* [EXERCISE]: Your output should be the line with "next (8 nm/pixel)." and all following lines of the data below, through the end, repeated exactly.
○ ○ ○ ○ ○ ○ ○
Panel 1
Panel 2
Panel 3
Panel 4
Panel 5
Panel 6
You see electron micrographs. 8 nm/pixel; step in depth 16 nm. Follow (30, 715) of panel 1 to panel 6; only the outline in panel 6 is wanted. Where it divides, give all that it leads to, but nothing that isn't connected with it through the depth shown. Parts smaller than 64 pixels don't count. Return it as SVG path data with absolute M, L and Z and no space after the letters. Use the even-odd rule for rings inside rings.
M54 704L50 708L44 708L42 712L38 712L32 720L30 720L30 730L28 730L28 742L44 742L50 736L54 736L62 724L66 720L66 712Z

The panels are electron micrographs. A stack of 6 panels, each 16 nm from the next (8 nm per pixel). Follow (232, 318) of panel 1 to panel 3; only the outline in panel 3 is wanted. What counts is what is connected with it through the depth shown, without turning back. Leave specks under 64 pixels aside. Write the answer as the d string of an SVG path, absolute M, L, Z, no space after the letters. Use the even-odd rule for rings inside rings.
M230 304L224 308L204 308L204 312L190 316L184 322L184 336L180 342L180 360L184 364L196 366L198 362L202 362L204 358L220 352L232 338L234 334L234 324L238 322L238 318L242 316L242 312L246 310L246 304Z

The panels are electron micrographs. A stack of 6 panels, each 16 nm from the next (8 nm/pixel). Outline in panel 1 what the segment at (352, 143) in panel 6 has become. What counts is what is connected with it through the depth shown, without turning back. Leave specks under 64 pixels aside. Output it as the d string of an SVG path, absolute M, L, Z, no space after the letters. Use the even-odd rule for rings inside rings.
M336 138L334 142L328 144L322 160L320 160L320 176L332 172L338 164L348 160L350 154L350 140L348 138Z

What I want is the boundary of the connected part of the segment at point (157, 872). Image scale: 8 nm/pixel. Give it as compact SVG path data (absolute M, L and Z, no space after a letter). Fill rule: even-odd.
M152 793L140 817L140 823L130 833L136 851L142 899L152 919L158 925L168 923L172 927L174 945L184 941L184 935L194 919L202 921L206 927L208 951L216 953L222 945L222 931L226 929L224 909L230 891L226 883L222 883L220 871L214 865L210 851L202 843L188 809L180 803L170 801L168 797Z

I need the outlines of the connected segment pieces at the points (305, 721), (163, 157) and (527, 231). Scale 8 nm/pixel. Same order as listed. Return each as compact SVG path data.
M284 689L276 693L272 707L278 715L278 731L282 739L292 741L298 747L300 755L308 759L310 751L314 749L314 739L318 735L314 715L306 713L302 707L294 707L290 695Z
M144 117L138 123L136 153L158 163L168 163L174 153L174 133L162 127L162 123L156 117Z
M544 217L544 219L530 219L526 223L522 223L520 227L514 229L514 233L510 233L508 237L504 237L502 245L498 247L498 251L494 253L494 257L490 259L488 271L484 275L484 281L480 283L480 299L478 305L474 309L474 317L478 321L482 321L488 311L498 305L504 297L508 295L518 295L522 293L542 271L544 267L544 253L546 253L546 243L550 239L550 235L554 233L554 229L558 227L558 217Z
○ ○ ○ ○ ○ ○ ○
* [EXERCISE SOLUTION]:
The panels are electron micrographs. A stack of 6 panels, each 16 nm from the next (8 nm/pixel). Outline in panel 1 what the segment at (352, 143) in panel 6 has become. What counts is what is connected with it through the depth shown, without turning back. Leave specks under 64 pixels aside. Output it as the d string of an SVG path, absolute M, L, Z, no space after the letters. Use the even-odd rule for rings inside rings.
M336 138L334 142L328 144L322 160L320 160L320 176L332 172L338 164L348 160L350 154L350 140L348 138Z

What I want is the boundary of the connected part of the segment at point (157, 872). Image scale: 8 nm/pixel. Give it as compact SVG path data (absolute M, L and Z, no space after a letter). Fill rule: even-odd.
M152 793L140 817L140 823L130 833L136 851L142 899L152 919L158 925L168 923L172 927L174 945L184 941L184 935L194 919L202 921L206 927L208 951L216 953L222 945L222 931L226 929L224 909L230 891L226 883L222 883L220 871L214 865L210 851L202 843L188 809L180 803L170 801L168 797Z

I need the outlines of the connected segment pieces at the points (305, 721), (163, 157) and (527, 231). Scale 8 nm/pixel. Same order as listed. Return each as compact SVG path data.
M284 689L276 693L272 707L278 715L278 731L282 739L292 741L298 747L300 755L308 759L310 751L314 749L314 739L318 735L314 715L306 713L302 707L294 707L290 695Z
M144 117L138 123L136 153L158 163L168 163L174 153L174 133L162 127L162 123L156 117Z
M544 217L544 219L530 219L526 223L522 223L520 227L514 229L514 233L510 233L508 237L504 237L502 245L498 247L498 251L494 253L494 257L490 259L488 271L484 275L484 281L480 283L480 299L478 305L474 309L474 317L478 321L482 321L488 311L498 305L504 297L508 295L518 295L522 293L542 271L544 267L544 253L546 253L546 243L550 239L550 235L554 233L554 229L558 227L558 217Z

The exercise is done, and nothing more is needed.